#### TASK TO COMPLETE
Give the count of lines in the records below that contain "pixels", and say nothing more.

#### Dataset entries
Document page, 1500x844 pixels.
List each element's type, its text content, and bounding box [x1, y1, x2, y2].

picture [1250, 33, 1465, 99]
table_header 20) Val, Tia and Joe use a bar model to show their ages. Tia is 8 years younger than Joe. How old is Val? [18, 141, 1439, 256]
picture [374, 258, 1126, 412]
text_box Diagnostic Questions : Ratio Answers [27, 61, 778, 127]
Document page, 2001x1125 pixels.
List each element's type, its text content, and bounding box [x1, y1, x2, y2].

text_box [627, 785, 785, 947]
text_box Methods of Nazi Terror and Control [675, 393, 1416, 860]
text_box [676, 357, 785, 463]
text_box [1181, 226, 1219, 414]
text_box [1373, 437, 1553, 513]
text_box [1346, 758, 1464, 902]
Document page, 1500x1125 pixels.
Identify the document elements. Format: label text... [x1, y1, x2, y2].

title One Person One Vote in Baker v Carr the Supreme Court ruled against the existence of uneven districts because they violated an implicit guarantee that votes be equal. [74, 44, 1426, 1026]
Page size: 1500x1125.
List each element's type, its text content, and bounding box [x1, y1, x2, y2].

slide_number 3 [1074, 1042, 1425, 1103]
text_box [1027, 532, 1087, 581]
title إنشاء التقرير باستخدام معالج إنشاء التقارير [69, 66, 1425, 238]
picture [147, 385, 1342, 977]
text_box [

#### SOLUTION FOR THIS PROBLEM
3